There is the language of schism.
Now, it seems to me that we can have unity only in one of four ways. FIRST, we can have unity of conversion. In this mode, one side convinces the other (or at least, most of the other) of the rightness of its position. We are simpatico. We will sink or swim together. This is what both sides have wanted, I think, but it has eluded us for forty years. Both sides now think that only a miracle could bring us together in a common understanding of what is right.
Well, SECOND, we can have a unity of obedience. That means we can disagree, but we will all obey the same set of rules. That has been the pattern over the last forty years, but the progressives have become impatient and have decided that obedience is not going to get them what they want. So they have decided to obey a different set of rules of their own making. This is not sustainable. You can't pour dye into clear water and keep the dye separate from the water.
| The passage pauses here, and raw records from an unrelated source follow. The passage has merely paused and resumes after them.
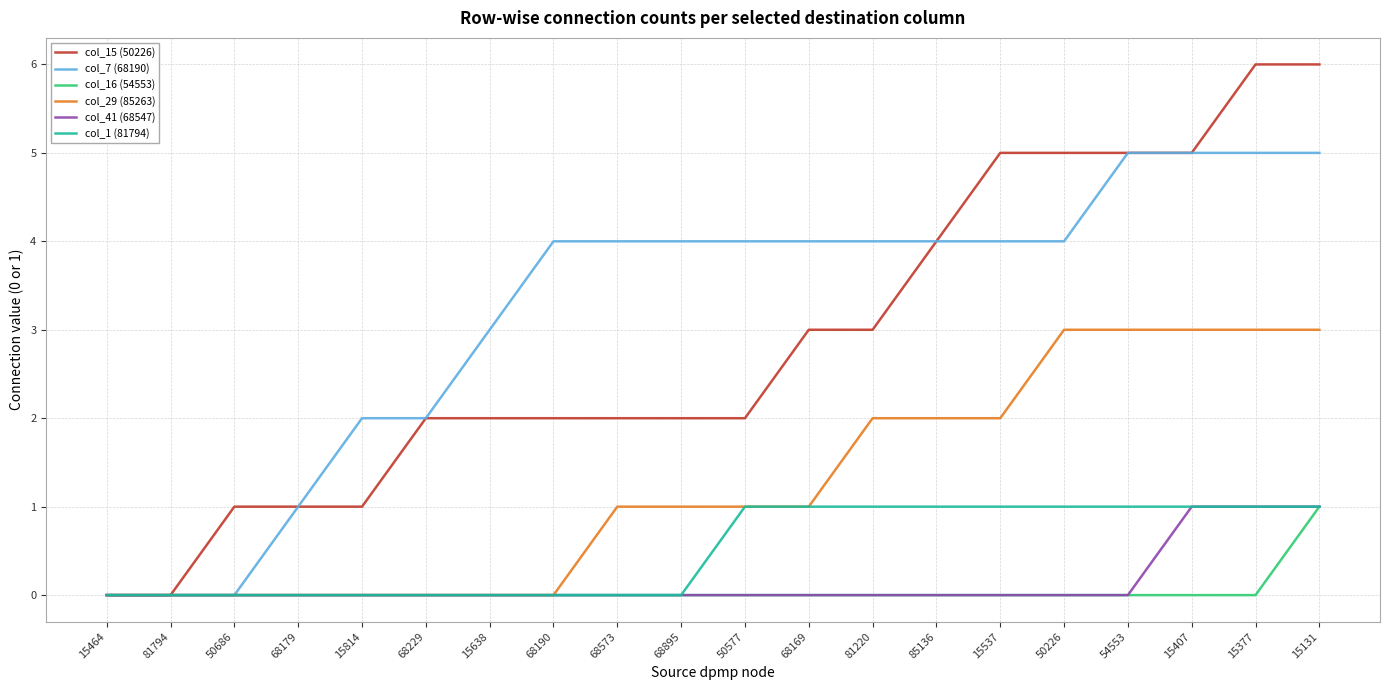

Reading left to right, list all the values displayed in this chart.

col_15 (50226): 0	0	1	1	1	2	2	2	2	2	2	3	3	4	5	5	5	5	6	6
col_7 (68190): 0	0	0	1	2	2	3	4	4	4	4	4	4	4	4	4	5	5	5	5
col_16 (54553): 0	0	0	0	0	0	0	0	0	0	0	0	0	0	0	0	0	0	0	1
col_29 (85263): 0	0	0	0	0	0	0	0	1	1	1	1	2	2	2	3	3	3	3	3
col_41 (68547): 0	0	0	0	0	0	0	0	0	0	0	0	0	0	0	0	0	1	1	1
col_1 (81794): 0	0	0	0	0	0	0	0	0	0	1	1	1	1	1	1	1	1	1	1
In the end, we will become all one thing or all the other. But if we disagree over the rules to be followed, how will that come about? Well, one side must either leave or be expelled.
The THIRD path to unity is the unity of voluntary separation. One side or the other leaves. I don't see the progressives leaving, so the question is, will the traditionalists leave? Well, if the progressives get away with what they're attempting, so that our Church becomes what we have fought against all our lives, then I see us going the way of other mainline denominations which have done this deal. Within a generation, there would probably be only three million UM members in America, as opposed to almost nine million now. All of them would be okay with the program, but there would be far, far fewer of them. And this isn't just because they would be against same sex marriage, for at bottom this whole fracas turns not only on one's attitudes toward homosexuality but on one's attitudes toward authority -- specifically the authority of the Scriptures and the Church. We would become in all Jurisdictions as weak as the Western Jurisdiction has made themselves.
The FOURTH path to unity is the unity of expulsion. This seems the least likely, since Methodists are not great enforcers of anything. The idea that we would simply throw people out, en masse, is way too hot for our cool heads. But when everything else has been tried, this may be where we end up. In the end, General Conference has the power to simply eliminate Jurisdictions and Conferences and reallocate the congregations and clergy thereof to other bodies which are willing to enforce the rules. This would be a traumatic thing to go through, but at the end, we might find ourselves freed from this argument that has been so debilitating for so long. The UMC would go from being a mainline church to an evangelical one, more or less. We would shrink a good bit in the process, since most people would prefer not to join a denomination that is eating its own, but once the process was over, we would be far healthier and better able to do our work.
So, which of these options am I for? Well, only the first two attract me. But if I can't have either of them? The other two both appall me. But ONE of them must be chosen, if the first two fail. Which will the Church choose, in the end? I have no idea.